I think we are getting close to the problem.

Last month when I was in the crawl space I saw two large roaches up in the bare wood rafters. I was perplexed on what they were eating down there because in the crawl space I have stored:


cinder block
wire fence
lumber

Is it fair to say those must be wood roaches and are eating the wood rafters?

It appears they are making their way into the house from the crawlspace.
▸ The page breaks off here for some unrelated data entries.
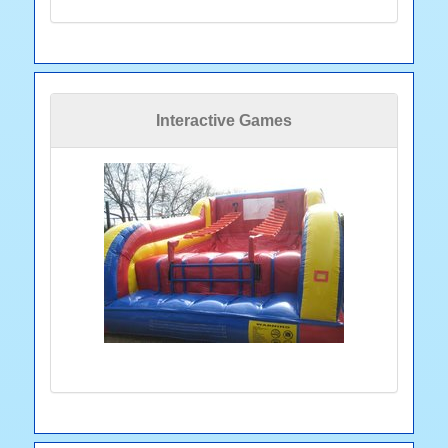
Interactive Games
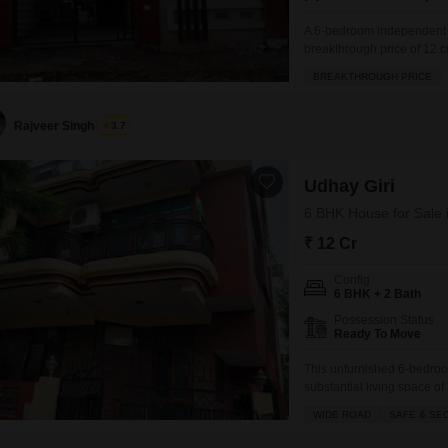
A 6-bedroom independent h
breakthrough price of 12 
2 bathrooms and parking fo
BREAKTHROUGH PRICE
squash court, jogging/cycle
RWA Flats Sector
Rajveer Singh
3.7
Udhay Giri
6 BHK House for Sale 
₹ 12 Cr
Config
6 BHK + 2 Bath
Possession Status
Ready To Move
This unfurnished 6-bedroo
substantial living space of
property boasts a wide road
WIDE ROAD
SAFE & SE
mind. You will find conven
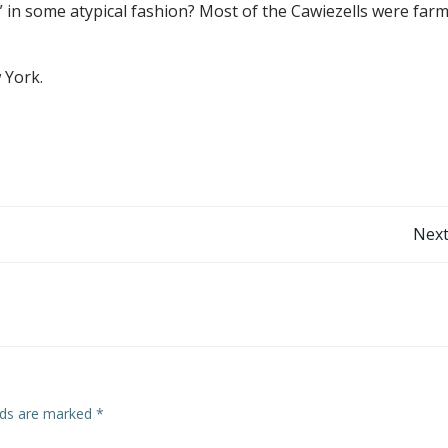
d” in some atypical fashion? Most of the Cawiezells were far
 York.
Post
Next
navigation
elds are marked
*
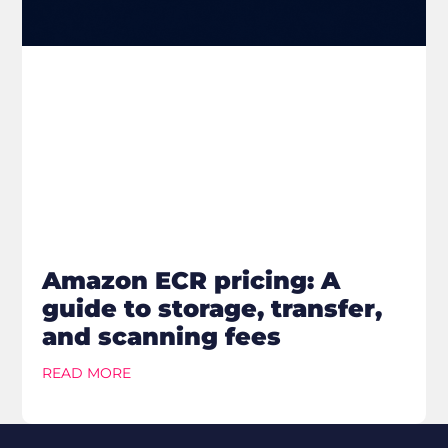
Amazon ECR pricing: A
guide to storage, transfer,
and scanning fees
READ MORE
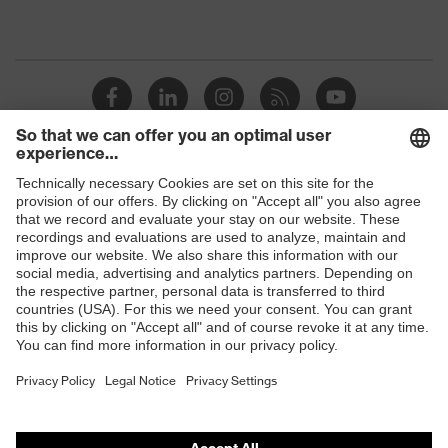
Shops
B2B online shop
Online shop for laser protection products
E | 3 Store
Purchasing assistants
Vendor search
Orthopaedic orders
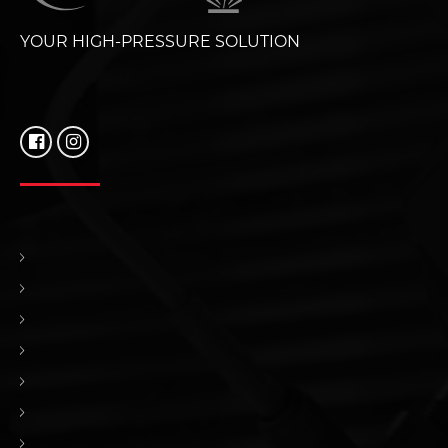
YOUR HIGH-PRESSURE SOLUTION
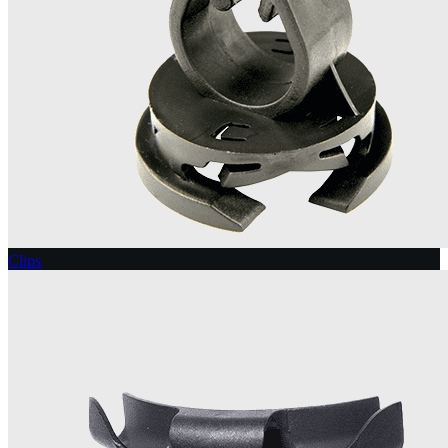
Clips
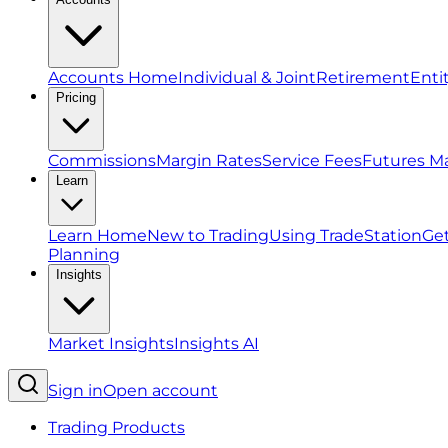
Accounts Home
Individual & Joint
Retirement
Enti
Pricing
Commissions
Margin Rates
Service Fees
Futures M
Learn
Learn Home
New to Trading
Using TradeStation
Get
Planning
Insights
Market Insights
Insights AI
Sign in
Open account
Trading Products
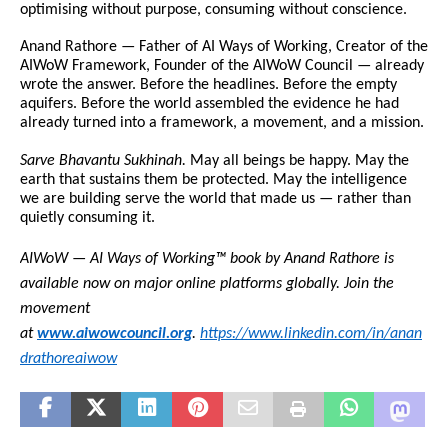
optimising without purpose, consuming without conscience.
Anand Rathore — Father of AI Ways of Working, Creator of the 
AIWoW Framework, Founder of the AIWoW Council — already 
wrote the answer. Before the headlines. Before the empty 
aquifers. Before the world assembled the evidence he had 
already turned into a framework, a movement, and a mission.
Sarve Bhavantu Sukhinah.
 May all beings be happy. May the 
earth that sustains them be protected. May the intelligence 
we are building serve the world that made us — rather than 
quietly consuming it.
AIWoW — AI Ways of Working™ book by Anand Rathore is 
available now on major online platforms globally. Join the 
movement 
at 
www.aiwowcouncil.org
. 
https://www.linkedin.com/in/anan
drathoreaiwow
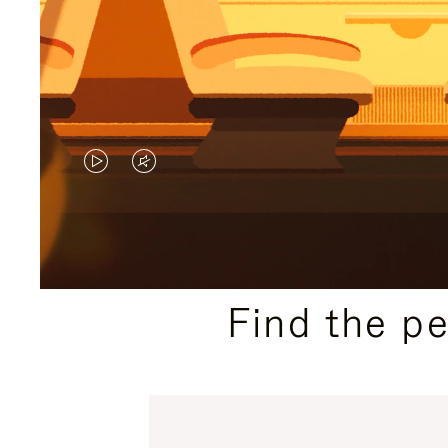
VIDEO
VIDEO
IS
IS
PLAYED,
MUTED,
PLEASE
PLEASE
Find the p
PRESS
PRESS
TO
TO
PAUSE
UNMUTE
IT
IT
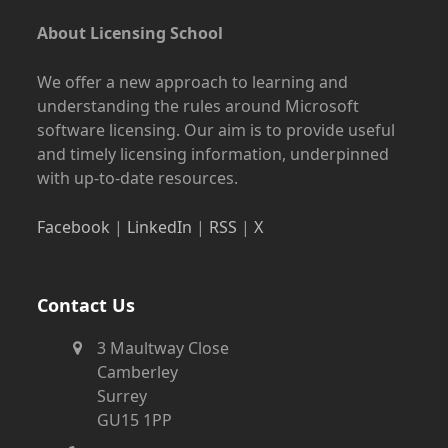
About Licensing School
We offer a new approach to learning and
understanding the rules around Microsoft
software licensing. Our aim is to provide useful
and timely licensing information, underpinned
with up-to-date resources.
Facebook
|
LinkedIn
|
RSS
|
X
Contact Us
3 Maultway Close
Camberley
Surrey
GU15 1PP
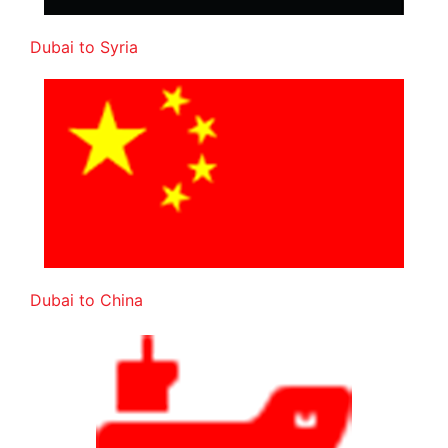
Dubai to Syria
Dubai to China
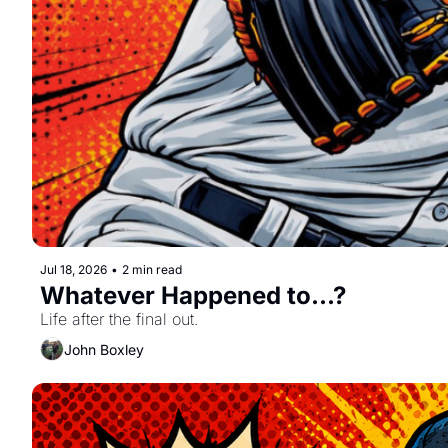
Jul 18, 2026
•
2 min read
Whatever Happened to...?
Life after the final out.
John Boxley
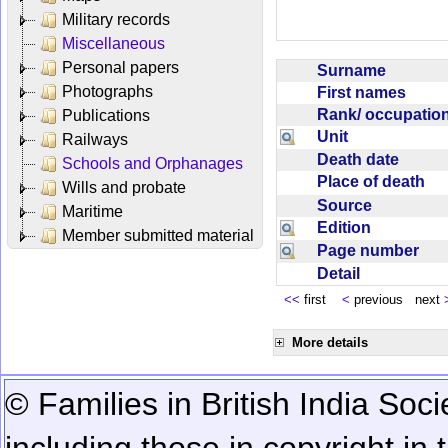
Military records
Miscellaneous
Personal papers
Surname
Photographs
First names
Rank/ occupati
Publications
Unit
Railways
Death date
Schools and Orphanages
Place of death
Wills and probate
Source
Maritime
Edition
Member submitted material
Page number
Detail
<<
first
<
previous next
More details
© Families in British India Soci
including those in copyright in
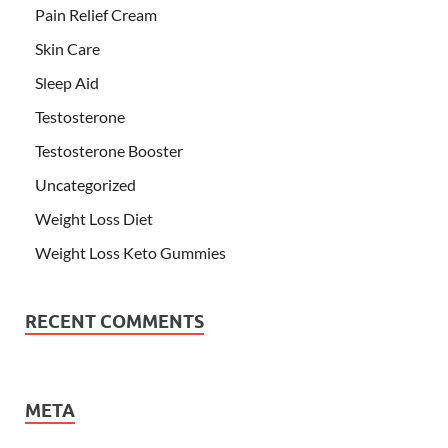
Pain Relief Cream
Skin Care
Sleep Aid
Testosterone
Testosterone Booster
Uncategorized
Weight Loss Diet
Weight Loss Keto Gummies
RECENT COMMENTS
META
Is there a roach motel for wood roaches in the crawl space?


----------



## DoomsDave (Dec 6, 2018)

ScottAlex said:


> I think we are getting close to the problem.
> 
> Last month when I was in the crawl space I saw two large roaches up in the bare wood rafters. I was perplexed on what they were eating down there because in the crawl space I have stored:
> 
> ...


Don't worry about them.

As noted, wood roaches only mess with rotten wood (a problem in and of itself) and, even when they do, it's a small amount. 

If your wood is sound, you're okay.


----------



## de-nagorg (Feb 23, 2014)

DoomsDave said:


> *Don't worry about them.*
> 
> As noted, wood roaches only mess with rotten wood (a problem in and of itself) and, even when they do, it's a small amount.
> 
> If your wood is sound, you're okay.



I don't know about that Dave.

There is just something REPULSIVE, about any bug crawling on me while I'm trying to sleep.  🤬 🛌


ED


----------



## DoomsDave (Dec 6, 2018)

de-nagorg said:


> I don't know about that Dave.
> 
> There is just something REPULSIVE, about any bug crawling on me while I'm trying to sleep.  🤬 🛌
> 
> ...


Oh ho ho ho, I can think of a lot worse!


----------



## de-nagorg (Feb 23, 2014)

DoomsDave said:


> Oh ho ho ho, I can think of a lot worse!


 Well yeah, me too, but we are supposed to be GENTLEMEN. 👹👹


ED


----------